[Data records]
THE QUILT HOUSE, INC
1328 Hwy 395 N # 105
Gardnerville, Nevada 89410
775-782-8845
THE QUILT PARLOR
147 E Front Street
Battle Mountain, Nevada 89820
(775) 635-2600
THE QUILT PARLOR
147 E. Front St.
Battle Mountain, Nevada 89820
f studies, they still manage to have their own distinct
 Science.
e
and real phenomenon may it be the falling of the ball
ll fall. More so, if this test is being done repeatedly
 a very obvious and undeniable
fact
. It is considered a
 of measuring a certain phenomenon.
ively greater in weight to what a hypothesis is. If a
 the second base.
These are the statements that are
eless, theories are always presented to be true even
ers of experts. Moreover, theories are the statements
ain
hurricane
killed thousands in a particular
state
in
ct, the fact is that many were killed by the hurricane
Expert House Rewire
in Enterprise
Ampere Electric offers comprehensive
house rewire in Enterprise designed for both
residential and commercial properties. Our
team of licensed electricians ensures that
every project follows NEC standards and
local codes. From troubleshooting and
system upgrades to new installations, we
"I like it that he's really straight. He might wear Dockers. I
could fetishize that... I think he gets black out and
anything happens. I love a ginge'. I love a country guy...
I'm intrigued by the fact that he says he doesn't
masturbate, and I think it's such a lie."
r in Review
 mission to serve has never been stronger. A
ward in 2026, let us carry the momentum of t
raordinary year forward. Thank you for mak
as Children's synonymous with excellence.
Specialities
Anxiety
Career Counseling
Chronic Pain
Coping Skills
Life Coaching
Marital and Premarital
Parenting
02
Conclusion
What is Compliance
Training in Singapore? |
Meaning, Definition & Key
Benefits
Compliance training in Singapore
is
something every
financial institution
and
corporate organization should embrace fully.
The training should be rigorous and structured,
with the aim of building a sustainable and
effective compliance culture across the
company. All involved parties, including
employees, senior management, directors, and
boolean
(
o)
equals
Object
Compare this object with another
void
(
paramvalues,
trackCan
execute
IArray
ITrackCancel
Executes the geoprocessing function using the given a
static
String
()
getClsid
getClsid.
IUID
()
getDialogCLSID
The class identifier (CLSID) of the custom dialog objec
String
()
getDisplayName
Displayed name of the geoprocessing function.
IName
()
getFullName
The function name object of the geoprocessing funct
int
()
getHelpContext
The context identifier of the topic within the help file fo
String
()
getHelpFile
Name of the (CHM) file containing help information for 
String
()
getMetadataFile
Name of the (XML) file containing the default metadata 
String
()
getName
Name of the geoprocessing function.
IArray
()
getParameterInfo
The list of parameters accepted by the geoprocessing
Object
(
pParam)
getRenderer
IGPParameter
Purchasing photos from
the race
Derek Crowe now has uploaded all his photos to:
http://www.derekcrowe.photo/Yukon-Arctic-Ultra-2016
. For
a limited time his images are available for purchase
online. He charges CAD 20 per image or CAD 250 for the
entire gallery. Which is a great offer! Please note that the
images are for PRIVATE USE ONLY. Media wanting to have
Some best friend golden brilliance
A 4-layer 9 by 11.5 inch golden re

■ Work item
Print every record above exactly as it was given.

■ Response to the task
THE QUILT HOUSE, INC
1328 Hwy 395 N # 105
Gardnerville, Nevada 89410
775-782-8845
THE QUILT PARLOR
147 E Front Street
Battle Mountain, Nevada 89820
(775) 635-2600
THE QUILT PARLOR
147 E. Front St.
Battle Mountain, Nevada 89820
f studies, they still manage to have their own distinct
 Science.
e
and real phenomenon may it be the falling of the ball
ll fall. More so, if this test is being done repeatedly
 a very obvious and undeniable
fact
. It is considered a
 of measuring a certain phenomenon.
ively greater in weight to what a hypothesis is. If a
 the second base.
These are the statements that are
eless, theories are always presented to be true even
ers of experts. Moreover, theories are the statements
ain
hurricane
killed thousands in a particular
state
in
ct, the fact is that many were killed by the hurricane
Expert House Rewire
in Enterprise
Ampere Electric offers comprehensive
house rewire in Enterprise designed for both
residential and commercial properties. Our
team of licensed electricians ensures that
every project follows NEC standards and
local codes. From troubleshooting and
system upgrades to new installations, we
"I like it that he's really straight. He might wear Dockers. I
could fetishize that... I think he gets black out and
anything happens. I love a ginge'. I love a country guy...
I'm intrigued by the fact that he says he doesn't
masturbate, and I think it's such a lie."
r in Review
 mission to serve has never been stronger. A
ward in 2026, let us carry the momentum of t
raordinary year forward. Thank you for mak
as Children's synonymous with excellence.
Specialities
Anxiety
Career Counseling
Chronic Pain
Coping Skills
Life Coaching
Marital and Premarital
Parenting
02
Conclusion
What is Compliance
Training in Singapore? |
Meaning, Definition & Key
Benefits
Compliance training in Singapore
is
something every
financial institution
and
corporate organization should embrace fully.
The training should be rigorous and structured,
with the aim of building a sustainable and
effective compliance culture across the
company. All involved parties, including
employees, senior management, directors, and
boolean
(
o)
equals
Object
Compare this object with another
void
(
paramvalues,
trackCan
execute
IArray
ITrackCancel
Executes the geoprocessing function using the given a
static
String
()
getClsid
getClsid.
IUID
()
getDialogCLSID
The class identifier (CLSID) of the custom dialog objec
String
()
getDisplayName
Displayed name of the geoprocessing function.
IName
()
getFullName
The function name object of the geoprocessing funct
int
()
getHelpContext
The context identifier of the topic within the help file fo
String
()
getHelpFile
Name of the (CHM) file containing help information for 
String
()
getMetadataFile
Name of the (XML) file containing the default metadata 
String
()
getName
Name of the geoprocessing function.
IArray
()
getParameterInfo
The list of parameters accepted by the geoprocessing
Object
(
pParam)
getRenderer
IGPParameter
Purchasing photos from
the race
Derek Crowe now has uploaded all his photos to:
http://www.derekcrowe.photo/Yukon-Arctic-Ultra-2016
. For
a limited time his images are available for purchase
online. He charges CAD 20 per image or CAD 250 for the
entire gallery. Which is a great offer! Please note that the
images are for PRIVATE USE ONLY. Media wanting to have
Some best friend golden brilliance
A 4-layer 9 by 11.5 inch golden re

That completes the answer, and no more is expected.